Event recording is completely ad-hoc: there is no central registry of event types, or of the fields that must be present on events. This makes it harder to see what all the event types are, and what data they carry; but in return, it’s extremely easy for any engineer to begin recording something interesting. All they need to do is add one function call. We deal with the ad-hocness by querying our database to find out what event types have been used, and using grep or ack tells us where in our codebase they get recorded.
Early on in the design process of our tracking system, it became apparent that a relational database would be a poor choice for storing events. With their rigid table schemas, they are the opposite of the flexible, ad-hoc system we wanted. We wanted a database that would let us dump arbitrary objects into it, and be able to query them easily to do analysis.
MongoDB fits that description nicely. For readers not familiar with it, Mongo is a document database that lets you store, retrieve, and modify arbitrarily-structured JSON objects. It’s similar to a traditional SQL database in that it works with discrete records that you can insert, query, update, and delete, but it doesn’t enforce a schema on the records you insert, and lets them be arbitrarily complex. And, importantly, it’s mature, and has corporate backing.
Events naturally fit into Mongo’s document model, since they are self-contained, structured objects.
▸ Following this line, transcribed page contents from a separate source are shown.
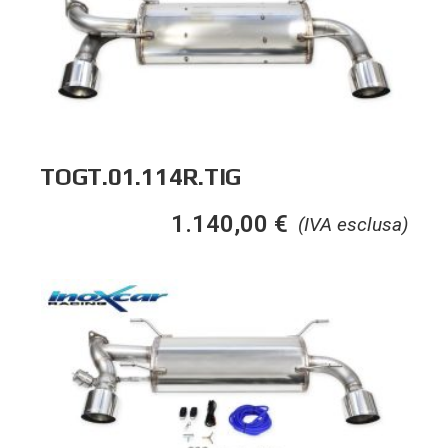
TOGT.01.114R.TIG
1.140,00
€
(IVA esclusa)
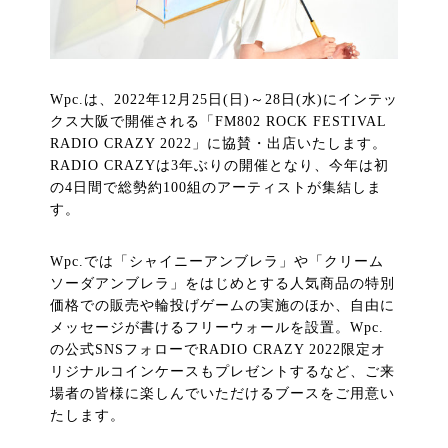
Wpc.は、2022年12月25日(日)～28日(水)にインテッ
クス大阪で開催される「FM802 ROCK FESTIVAL
RADIO CRAZY 2022」に協賛・出店いたします。
RADIO CRAZYは3年ぶりの開催となり、今年は初
の4日間で総勢約100組のアーティストが集結しま
す。
Wpc.では「シャイニーアンブレラ」や「クリーム
ソーダアンブレラ」をはじめとする人気商品の特別
価格での販売や輪投げゲームの実施のほか、自由に
メッセージが書けるフリーウォールを設置。Wpc.
の公式SNSフォローでRADIO CRAZY 2022限定オ
リジナルコインケースもプレゼントするなど、ご来
場者の皆様に楽しんでいただけるブースをご用意い
たします。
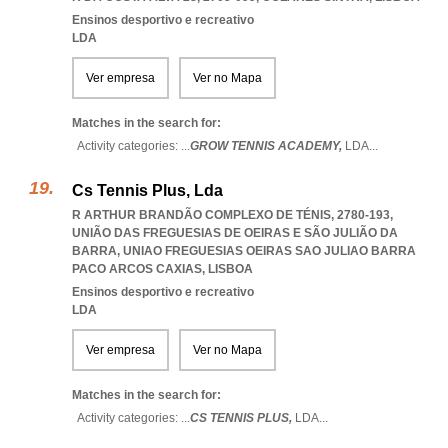
Ensinos desportivo e recreativo
LDA
Ver empresa
Ver no Mapa
Matches in the search for:
Activity categories: ...
GROW TENNIS ACADEMY,
LDA
...
Cs Tennis Plus, Lda
R ARTHUR BRANDÃO COMPLEXO DE TÉNIS, 2780-193,
UNIÃO DAS FREGUESIAS DE OEIRAS E SÃO JULIÃO DA
BARRA
,
UNIAO FREGUESIAS OEIRAS SAO JULIAO BARRA
PACO ARCOS CAXIAS
,
LISBOA
Ensinos desportivo e recreativo
LDA
Ver empresa
Ver no Mapa
Matches in the search for:
Activity categories: ...
CS TENNIS PLUS,
LDA
...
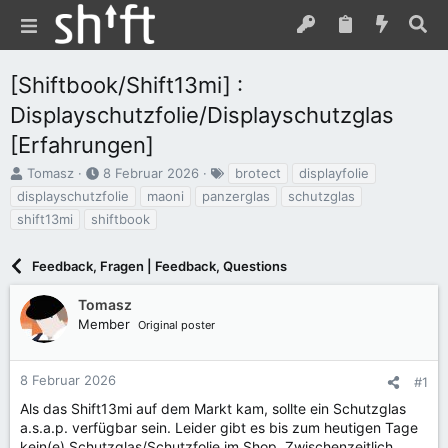
[Shiftbook/Shift13mi] :
Displayschutzfolie/Displayschutzglas
[Erfahrungen]
E
E
S
Tomasz
8 Februar 2026
brotect
displayfolie
r
r
c
displayschutzfolie
maoni
panzerglas
schutzglas
s
s
h
shift13mi
shiftbook
t
t
l
e
e
a
l
l
g
Feedback, Fragen | Feedback, Questions
l
l
w
e
t
o
Tomasz
r
a
r
Member
Original poster
m
t
e
8 Februar 2026
#1
Als das Shift13mi auf dem Markt kam, sollte ein Schutzglas
a.s.a.p. verfügbar sein. Leider gibt es bis zum heutigen Tage
kein(e) Schutzglas/Schutzfolie im Shop. Zwischenzeitlich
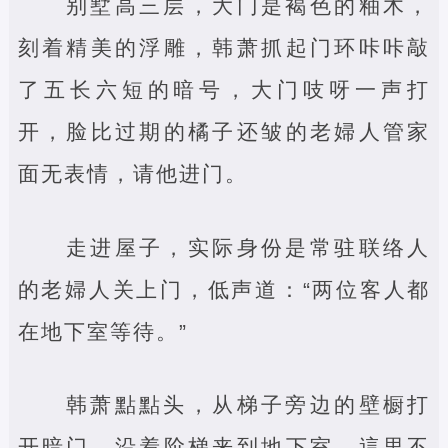
别墅高三层，大门是褐色的釉木，
刻着精美的浮雕，韩萧抓起门环咔咔敲
了五长六短的暗号，大门吱呀一声打
开，脸比过期的橘子还皱的老婦人管家
面无表情，请他进门。
走进屋子，实际身份是常驻联络人
的老婦人关上门，低声道：“两位客人都
在地下室等待。”
韩萧點點头，从梯子旁边的壁橱打
开暗门，沿着阶梯来到地下室，這里不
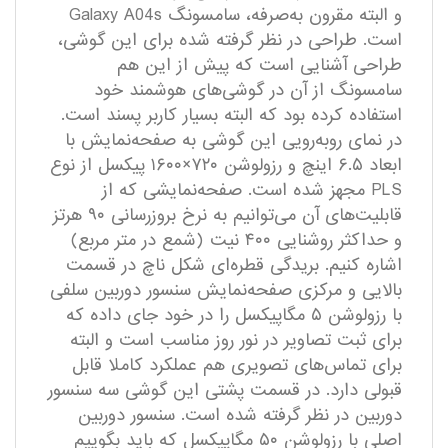
و البته مقرون به‌صرفه، سامسونگ Galaxy A04s
است. طراحی در نظر گرفته شده برای این گوشی،
طراحی آشنایی است که پیش از این هم
سامسونگ از آن در گوشی‌های هوشمند خود
استفاده کرده بود که البته بسیار کاربر پسند است.
در نمای رو‌به‌رویی این گوشی به صفحه‌نمایش با
ابعاد ۶.۵ اینچ و رزولوشن ۷۲۰×۱۶۰۰ پیکسل از نوع
PLS مجهز شده است. صفحه‌نمایشی که از
قابلیت‌های آن می‌توانیم به نرخ بروزرسانی ۹۰ هرتز
و حداکثر روشنایی ۴۰۰ نیت (شمع در متر مربع)
اشاره کنیم. بریدگی قطره‌ای شکل ناچ در قسمت
بالایی و مرکزی صفحه‌نمایش سنسور دوربین سلفی
با رزولوشن ۵ مگاپیکسل را در خود جای داده که
برای ثبت تصاویر در نور روز مناسب است و البته
برای تماس‌های تصویری هم عملکرد کاملا قابل
قبولی دارد. در قسمت پشتی این گوشی سه سنسور
دوربین در نظر گرفته شده است. سنسور دوربین
اصلی با رزولوشن ۵۰ مگاپیکسل که باید بگوییم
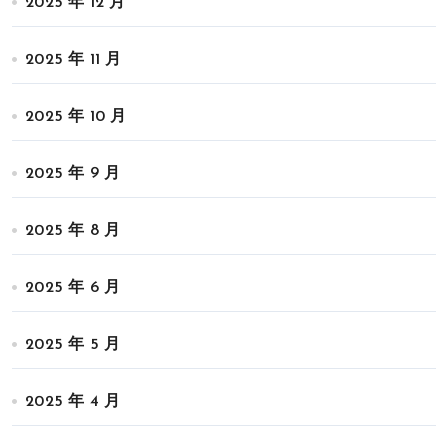
2025 年 12 月
2025 年 11 月
2025 年 10 月
2025 年 9 月
2025 年 8 月
2025 年 6 月
2025 年 5 月
2025 年 4 月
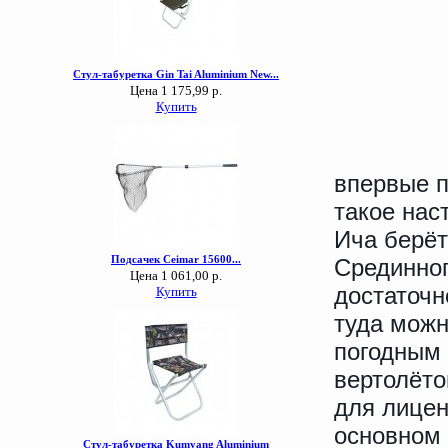
впервые п
такое на
Ича берёт
Срединног
достаточн
туда можн
погодным 
вертолёто
для лицен
основном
Not having to specify a schema for events is a big win, since different events that we track use wildly different sets of fields. We also often add or remove fields as our data needs change, and it’s extremely convenient to be able to simply make that change on the frontend without needing to perform an expensive
ALTER TABLE, or worry about data migrations. In contrast to other document databases like CouchDB, it lets you find documents by writing a query (something our business people can do), instead of writing a pair of map-reduce functions (something they cannot).
Mongo also has one performance aspect that makes it very attractive to use for tracking. Most of the tracking we do occurs in our server-side controller code, after a page has been rendered, but before it is sent to the browser. It’s imperative that the tracking process doesn’t impact the performance of our website, so our tracking calls must return as quickly as possible.
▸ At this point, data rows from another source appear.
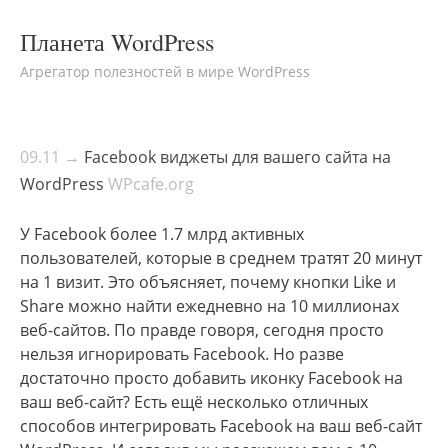
Планета WordPress
Агрегатор полезностей в мире WordPress
09.11 →
Facebook виджеты для вашего сайта на
WordPress
WPcafe.org
У Facebook более 1.7 млрд активных
пользователей, которые в среднем тратят 20 минут
на 1 визит. Это объясняет, почему кнопки Like и
Share можно найти ежедневно на 10 миллионах
веб-сайтов. По правде говоря, сегодня просто
нельзя игнорировать Facebook. Но разве
достаточно просто добавить иконку Facebook на
ваш веб-сайт? Есть ещё несколько отличных
способов интегрировать Facebook на ваш веб-сайт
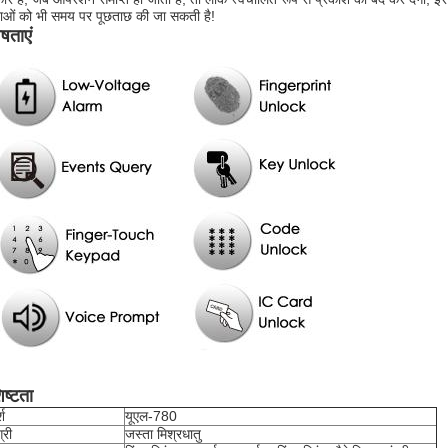
ओं को भी समय पर पूछताछ की जा सकती है!
ेषताएं
िष्टता
श
यूएल-780
्री
जस्ता मिश्रधातु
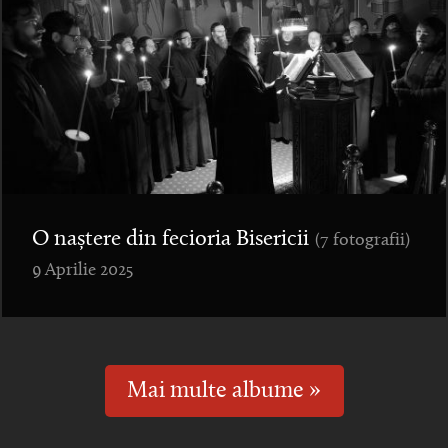
O naștere din fecioria Bisericii
(7 fotografii)
9 Aprilie 2025
Mai multe albume »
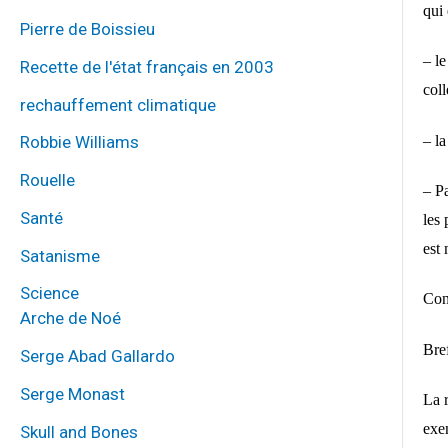
qui 
Pierre de Boissieu
– le
Recette de l'état français en 2003
col
rechauffement climatique
– l
Robbie Williams
Rouelle
– P
Santé
les 
est 
Satanisme
Science
Con
Arche de Noé
Bref
Serge Abad Gallardo
Serge Monast
La 
exe
Skull and Bones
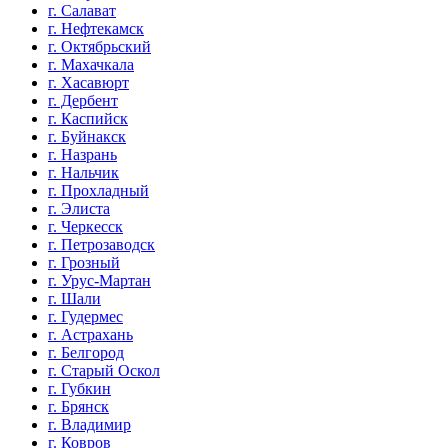
г. Салават
г. Нефтекамск
г. Октябрьский
г. Махачкала
г. Хасавюрт
г. Дербент
г. Каспийск
г. Буйнакск
г. Назрань
г. Нальчик
г. Прохладный
г. Элиста
г. Черкесск
г. Петрозаводск
г. Грозный
г. Урус-Мартан
г. Шали
г. Гудермес
г. Астрахань
г. Белгород
г. Старый Оскол
г. Губкин
г. Брянск
г. Владимир
г. Ковров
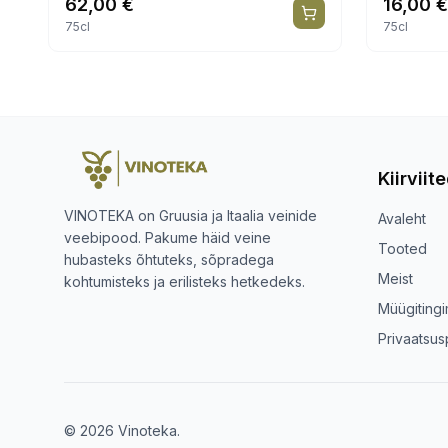
62,00
€
16,00
€
75cl
75cl
Kiirviit
VINOTEKA on Gruusia ja Itaalia veinide
Avaleht
veebipood. Pakume häid veine
Tooted
hubasteks õhtuteks, sõpradega
Meist
kohtumisteks ja erilisteks hetkedeks.
Müügiting
Privaatsusp
© 2026 Vinoteka.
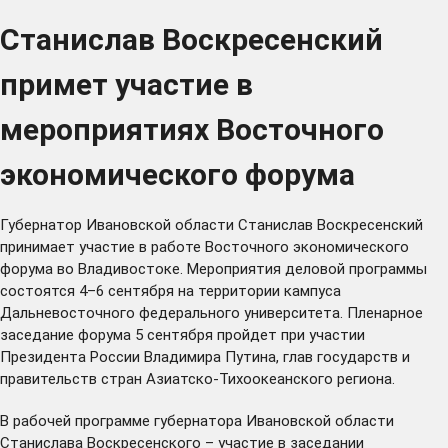
Станислав Воскресенский
примет участие в
мероприятиях Восточного
экономического форума
Губернатор Ивановской области Станислав Воскресенский
принимает участие в работе Восточного экономического
форума
во Владивостоке. Мероприятия деловой программы
состоятся 4–6 сентября на территории кампуса
Дальневосточного федерального университета. Пленарное
заседание форума 5 сентября пройдет при участии
Президента России Владимира Путина, глав государств и
правительств стран Азиатско-Тихоокеанского региона.
В рабочей программе губернатора Ивановской области
Станислава Воскресенского – участие в заседании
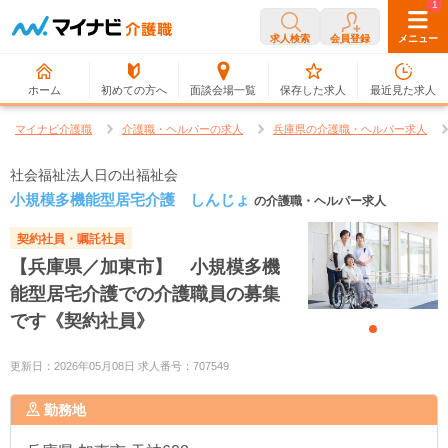
0
1
求人検索
会員登録
メニュー
ホーム
初めての方へ
面談会場一覧
保存した求人
最近見た求人
マイナビ介護職
介護職・ヘルパーの求人
兵庫県の介護職・ヘルパー求人
社会福祉法人日の出福祉会
小規模多機能型居宅介護 しんじょ
の介護職・ヘルパー求人
契約社員・嘱託社員
【兵庫県／加東市】 小規模多機
能型居宅介護での介護職員の募集
です《契約社員》
更新日：2026年05月08日 求人番号：707549
勤務地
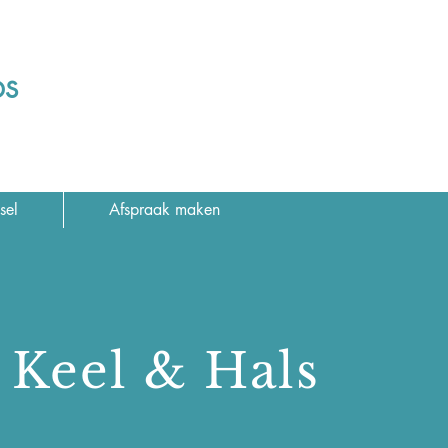
ps
sel
Afspraak maken
Keel & Hals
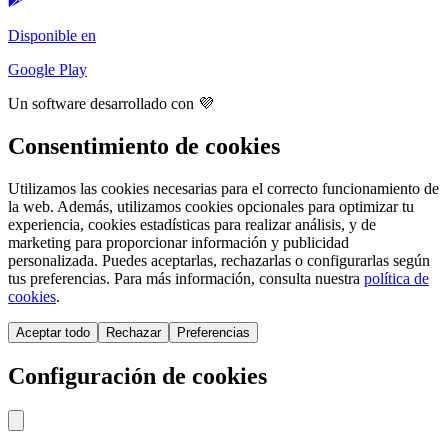
Disponible en
Google Play
Un software desarrollado con 💜
Consentimiento de cookies
Utilizamos las cookies necesarias para el correcto funcionamiento de
la web. Además, utilizamos cookies opcionales para optimizar tu
experiencia, cookies estadísticas para realizar análisis, y de
marketing para proporcionar información y publicidad
personalizada. Puedes aceptarlas, rechazarlas o configurarlas según
tus preferencias. Para más información, consulta nuestra
política de
cookies
.
Aceptar todo
Rechazar
Preferencias
Configuración de cookies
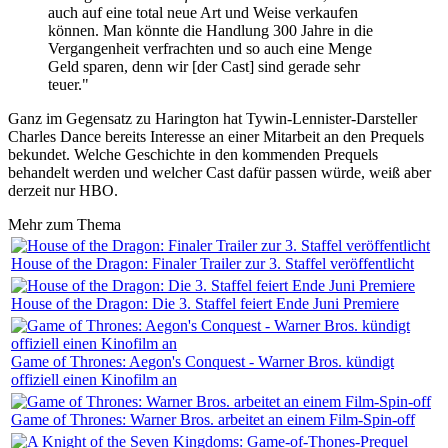
auch auf eine total neue Art und Weise verkaufen
können. Man könnte die Handlung 300 Jahre in die
Vergangenheit verfrachten und so auch eine Menge
Geld sparen, denn wir [der Cast] sind gerade sehr
teuer."
Ganz im Gegensatz zu Harington hat Tywin-Lennister-Darsteller
Charles Dance bereits Interesse an einer Mitarbeit an den Prequels
bekundet. Welche Geschichte in den kommenden Prequels
behandelt werden und welcher Cast dafür passen würde, weiß aber
derzeit nur HBO.
Mehr zum Thema
House of the Dragon: Finaler Trailer zur 3. Staffel veröffentlicht
House of the Dragon: Die 3. Staffel feiert Ende Juni Premiere
Game of Thrones: Aegon's Conquest - Warner Bros. kündigt
offiziell einen Kinofilm an
Game of Thrones: Warner Bros. arbeitet an einem Film-Spin-off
Luckily, the MongoDB protocol gives client code full control over the trade-off between speed and guaranteed consistency. In the default mode of the PHP driver, inserts are simply fired off over TCP, and the insert call returns as soon as the message is received by the MongoDB host computer. It does not wait for any response from MongoDB itself indicating whether or not the insert actually worked. (Compare PostgreSQL, whose default behavior is to not return from an implicit or explicit commit until the modified data has actually been written to disk, which is very expensive.)
For tracking, this is exactly what we want. Adding tracking to our site had no measurable effect on page load times, and the safety we’re giving up in return is very small. Since the database isn’t doing any validation of our events, the only likely reason an insert would fail would be some sort of systemic problem affecting our MongoDB server, which would show up in our monitoring systems. (If MongoDB does go down entirely, our website tracking code simply logs a warning, and continues handling the incoming request.)
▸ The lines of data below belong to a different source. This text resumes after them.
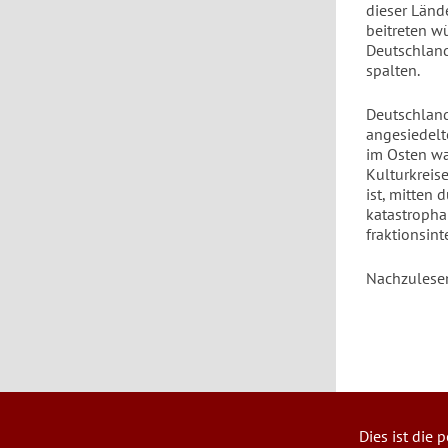
dieser Länd
beitreten w
Deutschland
spalten.
Deutschland
angesiedelt
im Osten war
Kulturkreise
ist, mitten 
katastropha
fraktionsin
Nachzulese
Dies ist die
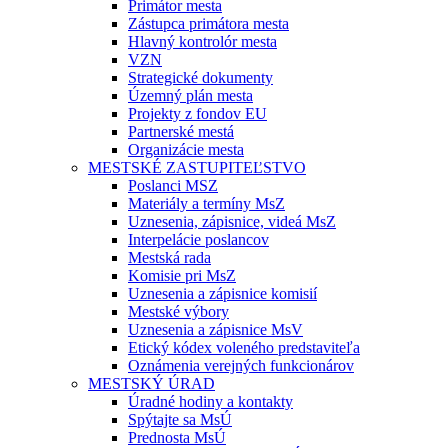
Primátor mesta
Zástupca primátora mesta
Hlavný kontrolór mesta
VZN
Strategické dokumenty
Územný plán mesta
Projekty z fondov EU
Partnerské mestá
Organizácie mesta
MESTSKÉ ZASTUPITEĽSTVO
Poslanci MSZ
Materiály a termíny MsZ
Uznesenia, zápisnice, videá MsZ
Interpelácie poslancov
Mestská rada
Komisie pri MsZ
Uznesenia a zápisnice komisií
Mestské výbory
Uznesenia a zápisnice MsV
Etický kódex voleného predstaviteľa
Oznámenia verejných funkcionárov
MESTSKÝ ÚRAD
Úradné hodiny a kontakty
Spýtajte sa MsÚ
Prednosta MsÚ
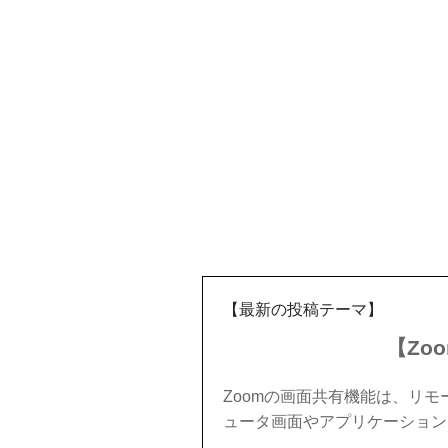
【最新の投稿テーマ】
【Zo
Zoomの画面共有機能は、リ
ュータ画面やアプリケーション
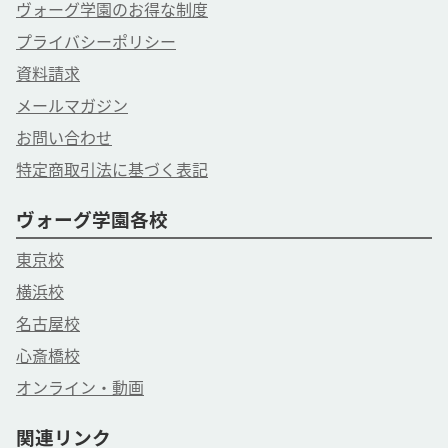
ヴォーグ学園のお得な制度
プライバシーポリシー
資料請求
メールマガジン
お問い合わせ
特定商取引法に基づく表記
ヴォーグ学園各校
東京校
横浜校
名古屋校
心斎橋校
オンライン・動画
関連リンク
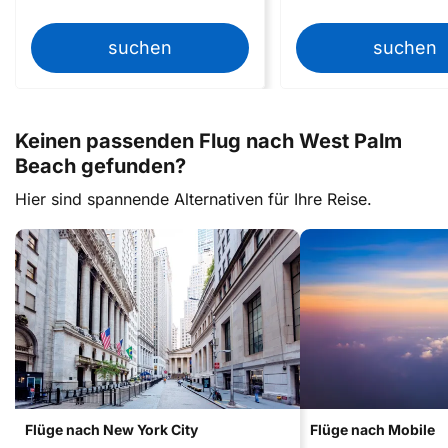
suchen
suchen
Keinen passenden Flug nach West Palm
Beach gefunden?
Hier sind spannende Alternativen für Ihre Reise.
Flüge nach New York City
Flüge nach Mobile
Overall, we’ve been very happy with our tracking system since launching it in November, 2010. It’s recorded 15GB of data, and over the past 30 days, over 200,000 events per day on average (2.4 events per second). It’s enabled us to report more useful metrics to ourselves, our users, and our investors; to decide where our time is best spent making improvements; to accurately measure the impact of design changes to our website; and even to find the causes of bugs.
But we’ve glossed over how we actually correlate related events, and perform useful analysis on them. In upcoming posts, we’ll describe the system we built to do event correlations in near-real time, and produce reports from the data we collect.